Plots between GFR values estimated by the multisample method using iodixanol (iodixanol GFR) and inulin (inulin GFR) in healthy cynomolgus monkeys. (A) Scatter plot of GFR between the two methods. Deming’s regression was y=1.18×–0.54. r=0.96. (B) Bland and Altman plot of the differences between the two methods. Mean bias (solid line): 0.04. Upper and lower values represent 95% agreement plots: mean bias ± 0.51 (dotted lines). n=8.

In healthy monkeys, the reference values in GFR were determined to be 3.06 ± 0.50 ml/min/kg (n=8), although little report was available on the estimation of GFR in cynomolgus monkeys to date. To the best of our knowledge, this is the first reference value in cynomolgus monkeys.

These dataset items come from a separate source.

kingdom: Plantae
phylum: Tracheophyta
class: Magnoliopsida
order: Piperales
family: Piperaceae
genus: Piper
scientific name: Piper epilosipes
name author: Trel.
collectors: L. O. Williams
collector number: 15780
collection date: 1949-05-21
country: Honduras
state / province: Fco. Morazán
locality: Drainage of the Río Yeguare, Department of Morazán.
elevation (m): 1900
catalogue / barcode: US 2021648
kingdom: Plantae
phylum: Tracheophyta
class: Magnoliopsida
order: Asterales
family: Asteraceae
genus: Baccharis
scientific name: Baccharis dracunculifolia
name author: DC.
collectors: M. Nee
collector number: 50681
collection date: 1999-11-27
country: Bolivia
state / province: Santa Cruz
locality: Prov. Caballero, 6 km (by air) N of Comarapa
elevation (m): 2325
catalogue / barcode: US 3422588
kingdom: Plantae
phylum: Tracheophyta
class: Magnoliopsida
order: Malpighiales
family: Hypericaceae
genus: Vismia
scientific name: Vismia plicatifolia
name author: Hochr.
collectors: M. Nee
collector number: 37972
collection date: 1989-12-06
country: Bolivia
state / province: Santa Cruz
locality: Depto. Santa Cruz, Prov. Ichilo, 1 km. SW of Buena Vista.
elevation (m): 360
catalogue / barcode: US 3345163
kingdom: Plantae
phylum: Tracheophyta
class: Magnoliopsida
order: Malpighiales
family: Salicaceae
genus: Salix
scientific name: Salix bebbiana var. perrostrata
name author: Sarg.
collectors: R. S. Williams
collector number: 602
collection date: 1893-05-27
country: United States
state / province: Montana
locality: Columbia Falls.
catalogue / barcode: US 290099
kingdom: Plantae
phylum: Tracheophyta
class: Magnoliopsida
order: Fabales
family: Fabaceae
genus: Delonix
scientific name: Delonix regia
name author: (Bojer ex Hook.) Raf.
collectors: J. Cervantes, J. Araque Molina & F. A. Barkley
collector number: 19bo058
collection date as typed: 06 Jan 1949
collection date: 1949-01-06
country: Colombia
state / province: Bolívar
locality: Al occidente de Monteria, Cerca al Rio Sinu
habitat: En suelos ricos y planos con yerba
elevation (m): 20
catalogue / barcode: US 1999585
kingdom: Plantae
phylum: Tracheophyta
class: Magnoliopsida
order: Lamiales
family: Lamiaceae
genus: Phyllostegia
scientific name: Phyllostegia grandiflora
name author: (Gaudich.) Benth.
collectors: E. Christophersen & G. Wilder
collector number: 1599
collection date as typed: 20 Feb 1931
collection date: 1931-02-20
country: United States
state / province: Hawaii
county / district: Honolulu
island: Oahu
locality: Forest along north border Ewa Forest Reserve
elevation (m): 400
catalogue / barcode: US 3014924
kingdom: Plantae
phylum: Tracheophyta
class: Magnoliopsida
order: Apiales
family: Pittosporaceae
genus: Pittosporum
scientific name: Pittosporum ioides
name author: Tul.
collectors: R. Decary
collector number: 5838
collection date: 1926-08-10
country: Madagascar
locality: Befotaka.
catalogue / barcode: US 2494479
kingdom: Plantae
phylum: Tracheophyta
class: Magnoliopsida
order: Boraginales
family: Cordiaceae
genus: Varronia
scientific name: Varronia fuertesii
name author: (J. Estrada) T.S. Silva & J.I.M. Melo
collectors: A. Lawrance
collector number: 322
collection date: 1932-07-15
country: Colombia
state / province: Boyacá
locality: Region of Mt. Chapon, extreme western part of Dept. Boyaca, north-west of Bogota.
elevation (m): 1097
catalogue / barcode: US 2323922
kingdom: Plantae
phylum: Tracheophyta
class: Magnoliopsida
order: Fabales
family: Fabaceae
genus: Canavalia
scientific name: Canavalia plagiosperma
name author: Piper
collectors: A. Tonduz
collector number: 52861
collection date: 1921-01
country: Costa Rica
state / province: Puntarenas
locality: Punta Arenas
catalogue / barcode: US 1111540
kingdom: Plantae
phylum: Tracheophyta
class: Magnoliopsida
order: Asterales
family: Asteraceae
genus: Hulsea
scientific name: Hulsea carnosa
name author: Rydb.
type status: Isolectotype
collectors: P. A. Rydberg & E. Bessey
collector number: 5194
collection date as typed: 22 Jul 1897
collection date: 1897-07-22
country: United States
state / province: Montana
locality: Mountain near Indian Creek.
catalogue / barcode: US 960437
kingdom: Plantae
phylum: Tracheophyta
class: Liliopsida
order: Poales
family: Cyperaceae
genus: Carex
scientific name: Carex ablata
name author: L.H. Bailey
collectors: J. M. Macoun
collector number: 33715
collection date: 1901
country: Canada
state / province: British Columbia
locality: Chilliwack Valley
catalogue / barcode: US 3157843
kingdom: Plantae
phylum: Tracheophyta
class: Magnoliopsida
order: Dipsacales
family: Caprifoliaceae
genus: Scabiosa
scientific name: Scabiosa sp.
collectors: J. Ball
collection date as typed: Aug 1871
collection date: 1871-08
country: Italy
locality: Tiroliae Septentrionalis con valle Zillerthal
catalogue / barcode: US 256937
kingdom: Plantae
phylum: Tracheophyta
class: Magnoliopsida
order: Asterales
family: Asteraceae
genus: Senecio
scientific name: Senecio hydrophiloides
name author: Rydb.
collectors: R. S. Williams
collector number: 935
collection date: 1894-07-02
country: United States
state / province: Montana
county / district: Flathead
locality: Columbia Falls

The dose of 40 mg I/kg iodixanol corresponded to about one-thirteenth the human clinical dose (32 g I/60 kg body weight) as the contrast medium for angiography. The three-blood-sample method is considered to have many technical advantages, such as repeated application to the same animals, usage of non-radiolabeled agent and a small amount of serum specimen related to a high sensitivity for detection of iodixanol. However, further studies are warranted to collect cumulative background data including increased numbers of animals together with cases showing reduced renal function.

No adverse reactions related to iodixanol treatments were seen throughout the experiment period.

In conclusion, the result demonstrates that the three-blood-sample method with iodixanol is a versatile and practical procedure for screening the GFR in the monkey.